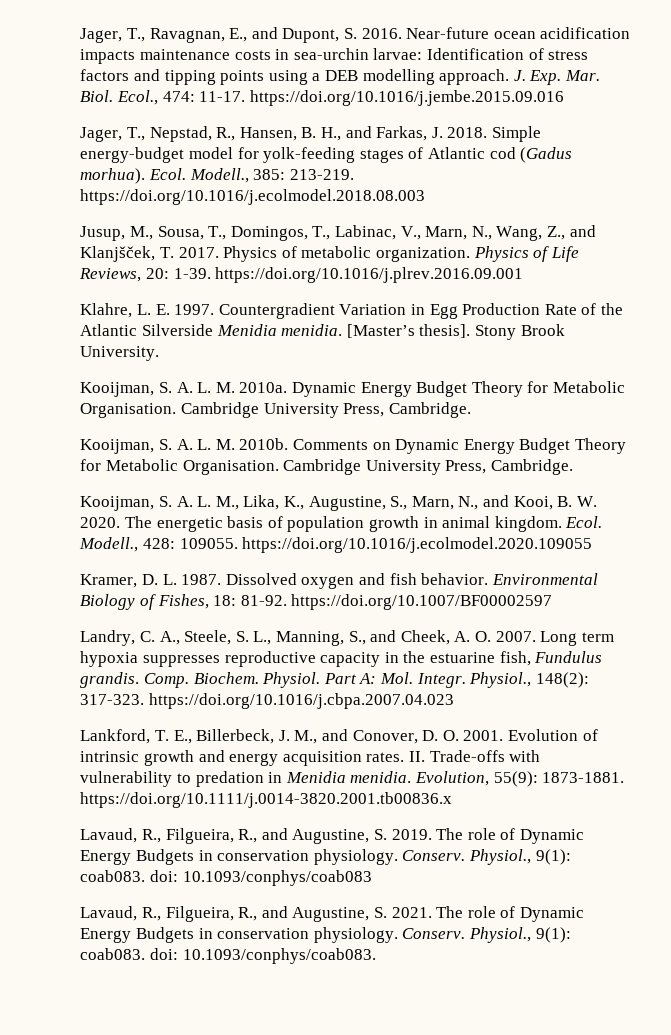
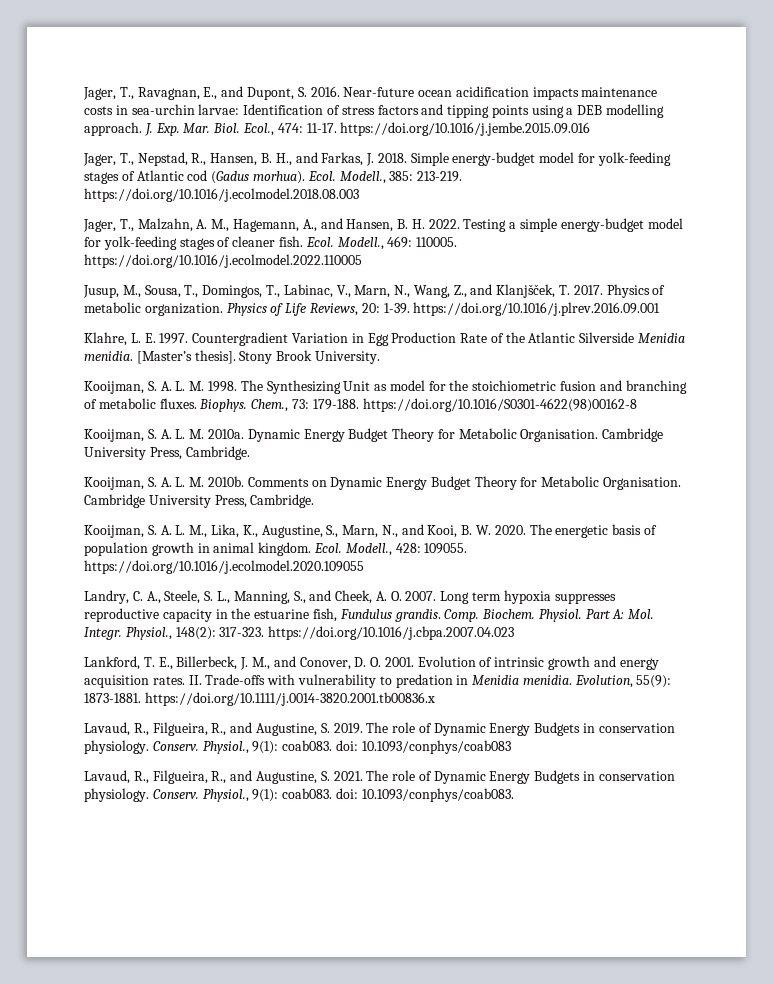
(426, 197) none -> [83,218,683,232] [84,236,458,250] [84,254,363,268] // Jager, T., Malzahn, A. M., Hagemann, A., and Hansen, B. H. 2022. Testing a simple energy-budget model for yolk-feeding stages of cleaner fish. Ecol. Modell., 469: 110005. https://doi.org/10.1016/j.ecolmodel.2022.110005
(160, 353) none -> [84,380,687,394] [84,398,637,412] // Kooijman, S. A. L. M. 1998. The Synthesizing Unit as model for the stoichiometric fusion and branching of metabolic fluxes. Biophys. Chem., 73: 179-188. https://doi.org/10.1016/S0301-4622(98)00162-8
[80,573,598,589] [80,594,553,610] // Kramer, D. L. 1987. Dissolved oxygen and fish behavior. Environmental Biology of Fishes, 18: 81-92. https://doi.org/10.1007/BF00002597 -> (365, 567) none

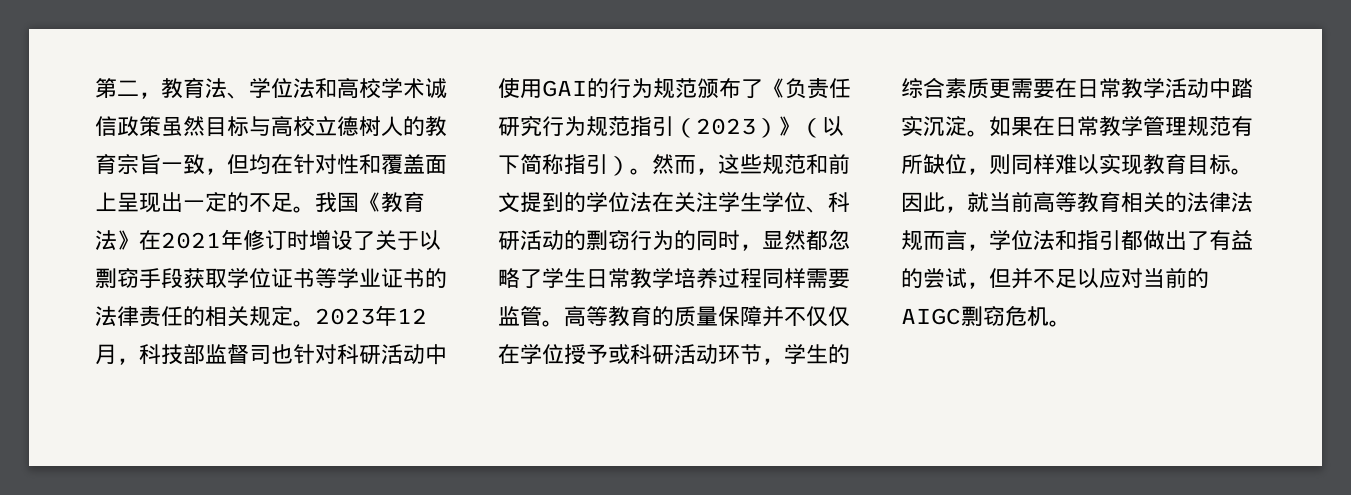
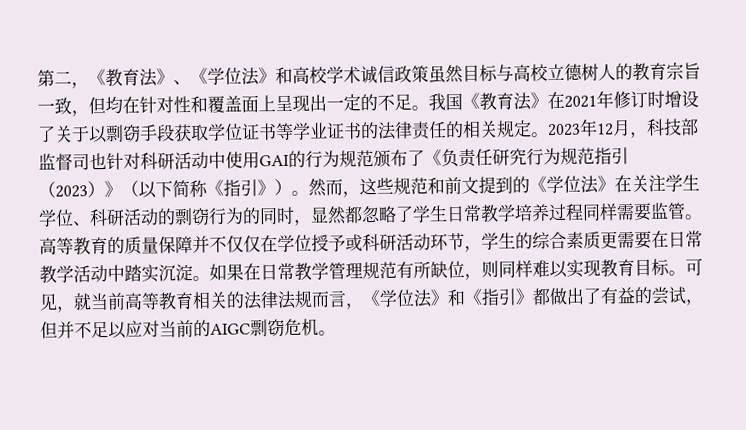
[161,78,315,99] 教育法、学位法 -> [88,67,276,87] 《教育法》、《学位法》
[564,154,608,174] 指引 -> [206,179,275,197] 《指引》
[586,192,652,212] 学位法 -> [529,175,615,194] 《学位法》
[901,192,945,212] 因此 -> [685,258,703,276] [39,293,58,311] 可见
[989,230,1121,250] 学位法和指引 -> [362,288,534,308] 《学位法》和《指引》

Assignment: Leaving out the pictures, repeat the data above exactly.

Exercise result:
(426, 197) none -> [83,218,683,232] [84,236,458,250] [84,254,363,268] // Jager, T., Malzahn, A. M., Hagemann, A., and Hansen, B. H. 2022. Testing a simple energy-budget model for yolk-feeding stages of cleaner fish. Ecol. Modell., 469: 110005. https://doi.org/10.1016/j.ecolmodel.2022.110005
(160, 353) none -> [84,380,687,394] [84,398,637,412] // Kooijman, S. A. L. M. 1998. The Synthesizing Unit as model for the stoichiometric fusion and branching of metabolic fluxes. Biophys. Chem., 73: 179-188. https://doi.org/10.1016/S0301-4622(98)00162-8
[80,573,598,589] [80,594,553,610] // Kramer, D. L. 1987. Dissolved oxygen and fish behavior. Environmental Biology of Fishes, 18: 81-92. https://doi.org/10.1007/BF00002597 -> (365, 567) none

[161,78,315,99] 教育法、学位法 -> [88,67,276,87] 《教育法》、《学位法》
[564,154,608,174] 指引 -> [206,179,275,197] 《指引》
[586,192,652,212] 学位法 -> [529,175,615,194] 《学位法》
[901,192,945,212] 因此 -> [685,258,703,276] [39,293,58,311] 可见
[989,230,1121,250] 学位法和指引 -> [362,288,534,308] 《学位法》和《指引》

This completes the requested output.